Abarat: Absolute Midnight, by Clive Barker – This is the third book in the children’s series about an archipelago where each island corresponds to an hour of the day. It’s been a while since I read the other two, so there were some elements I’d largely forgotten about. In this volume, Mater Motley has a plan to blot out the sun on all of the islands, her grandson Christopher Carrion turns up alive and much more sympathetic, Princess Boa’s consciousness is removed from Candy Quackenbush’s body and turns out to be rather nasty, and Candy’s alcoholic father in Minnesota has been possessed by the hats that used to belong to the wizard Kaspar Wolfswinkel. It can get pretty dark, not just literally but also figuratively, as might be expected from an author primarily known for horror; but at the same time there’s some definite charm. The Abarat is presented as a place where beings of all sorts, some mundane and others very bizarre, live alongside one another. Barker provides intriguing illustrations of many of these colorful characters. From what I hear, there are supposed to be two more books in this series. Considering how long the wait was for this one, and that Barker apparently almost died at the dentist’s office a few years ago, I’m hoping these sequels actually come to pass.
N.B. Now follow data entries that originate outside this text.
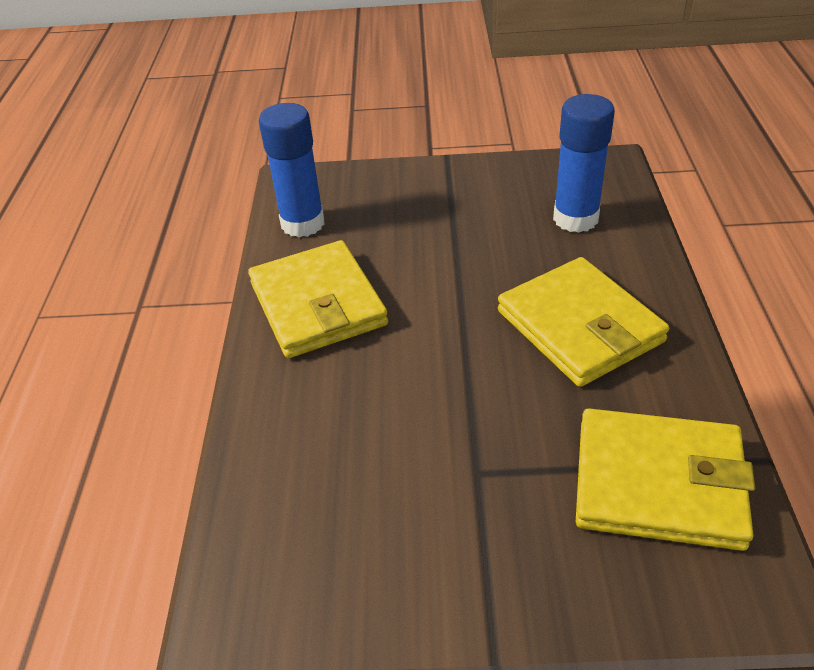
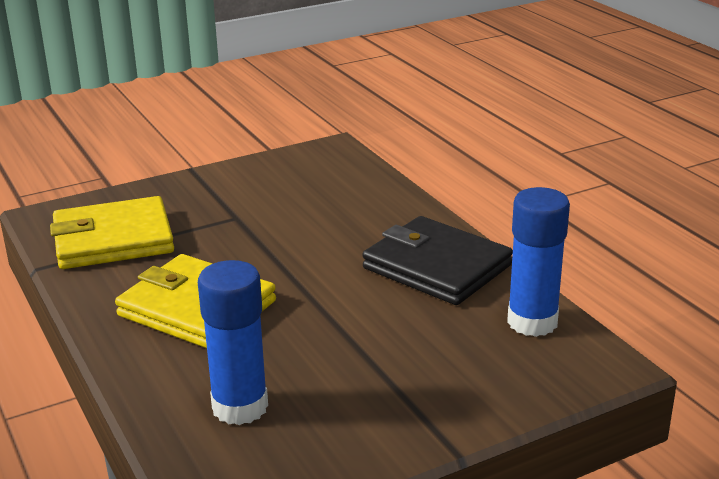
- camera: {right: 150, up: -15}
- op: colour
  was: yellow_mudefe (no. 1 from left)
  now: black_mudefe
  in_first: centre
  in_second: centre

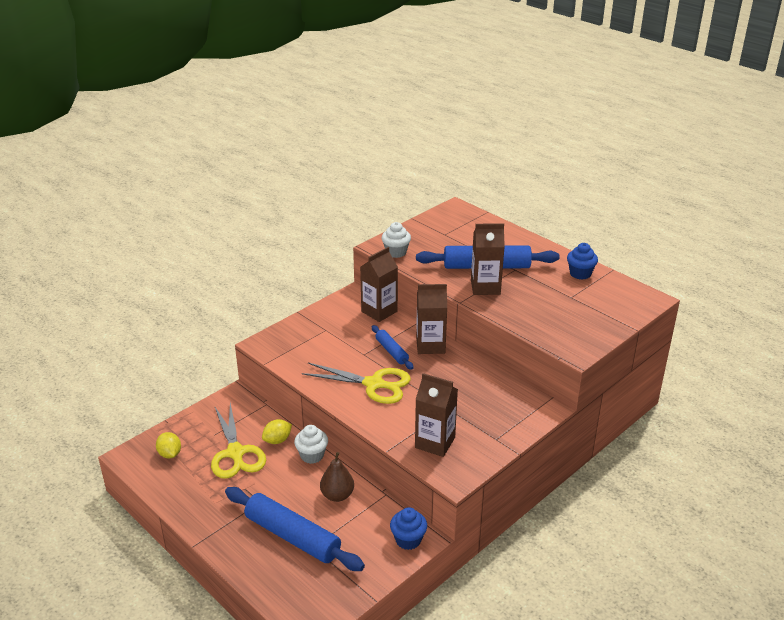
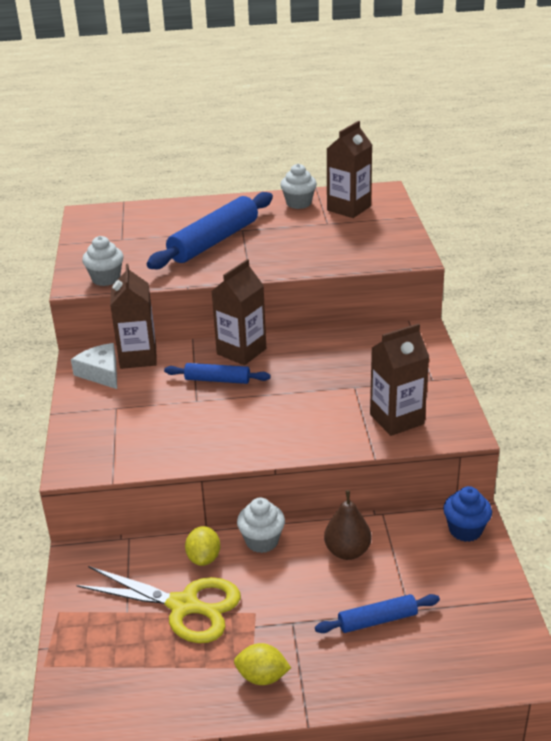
- camera: {right: -50, up: 0}
- op: appeared
  now: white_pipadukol
  in_second: middle left
- op: relocated
  was: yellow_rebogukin (no. 1 from left in the first image)
  now: yellow_rebogukin (no. 2 from left)
  in_first: bottom left
  in_second: bottom centre
- op: colour
  was: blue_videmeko (no. 2 from left)
  now: white_videmeko (no. 3 from left)
  in_first: middle right
  in_second: top centre
- op: size
  was: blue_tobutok (no. 1 from left in the first image)
  in_first: bottom centre
  in_second: bottom right
  ratio: 0.53
- op: relocated
  was: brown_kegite (no. 4 from left in the first image)
  now: brown_kegite (no. 3 from left)
  in_first: centre
  in_second: top centre
- op: missing
  was: yellow_fefavun (no. 2 from left)
  in_first: centre

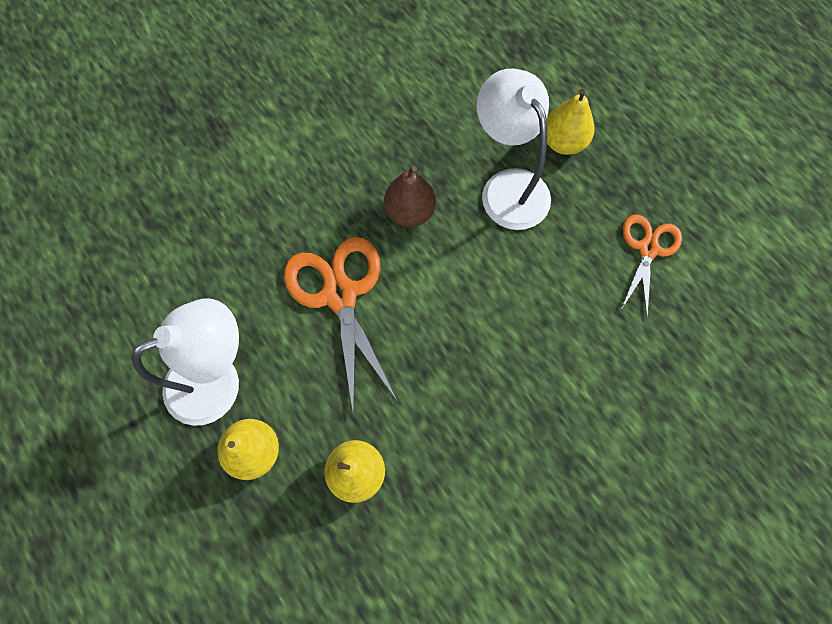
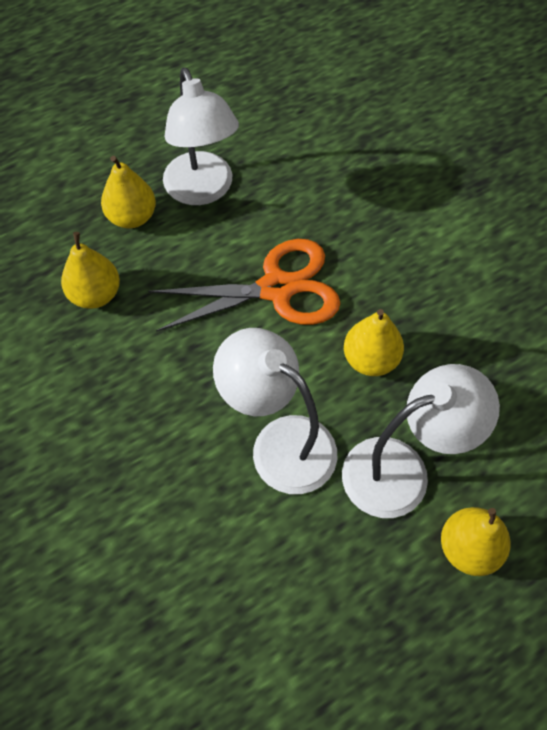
- camera: {right: 95, up: -10}
- op: appeared
  now: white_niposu (no. 2 from left)
  in_second: centre
- op: colour
  was: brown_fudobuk
  now: yellow_fudobuk (no. 3 from left)
  in_first: top centre
  in_second: middle right
- op: missing
  was: orange_fefavun (no. 2 from left)
  in_first: middle right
Crisis on Infinite Earths, by Marv Wolfman and George Perez – This collection of comics from the mid-1980s was on sale at Comixology a while back, so I decided to check it out, since it’s a pretty famous series. There have been a lot of homages to and parodies of it since then. Basically, the idea behind it was to reboot continuity in the DC Universe due to characters’ backgrounds changing over time, and heroes introduced in the 1930s not being old fifty years later. DC’s original solution was to present two Earths, one in which the older stories were canonical, and another where the heroes began their careers a few decades later. There were occasional crossovers between the superheroes of these two Earths, but it was still pretty confusing. The plot of Crisis involves two alien beings known as the Monitor and Anti-Monitor battling over the fate of many different versions of Earth. At the end, the heroes succeed in defeating the Anti-Monitor, but the two main Earths have been merged into one. I haven’t read that many DC comics, so I wasn’t familiar with all of the characters involved. The main thing I know about Power Girl, basically an alternate version of Supergirl for Earth-2, is that she’s a popular choice of portrayal for large-breasted cosplayers. It’s an interesting idea, but from what I’ve heard, DC’s continuity once again became incredibly complicated in the years that followed.
The Japanese Devil Fish Girl and Other Unnatural Attractions, by Robert Rankin – This is the first in a series of four books set in a version of the late nineteenth century with steampunk technology; I’d actually read the next two before getting this one. It’s pretty familiar Rankin in many ways, with a lot of running gags and references to other fiction, conspiracy theories, and legends. H.G. Wells’s War of the Worlds is presented as having portrayed an actual historical event, and in its aftermath the British government has established diplomatic relations with Venus and Jupiter. A lot of historical figures show up, although Rankin freely admits to fudging a lot of the dates so that the ones he wants to use are still alive in 1895. One of the most absurd is a young Adolf Hitler appearing as a wine steward and casino dealer. The character of Darwin the monkey is introduced, and he’s not yet able to talk. The main protagonist is a young man named George Fox who works for a shady circus owner called Professor Coffin, and joins him in the search for something known as the Japanese Devil Fish Girl. They’re joined by Ada Byron Lovelace, who in real life died in 1852 at the age of thirty-six, but here is still alive and well, able to serve as a love interest for George. Their strange adventures have them journeying on an airship and visiting the lost continent of Lemuria, where it turns out that the Devil Fish Girl is a sacred relic to all worlds. And as with many Rankin novels, it ends with the world nearly being destroyed. There isn’t much new here if you’ve read Rankin’s earlier stuff, but it’s fun.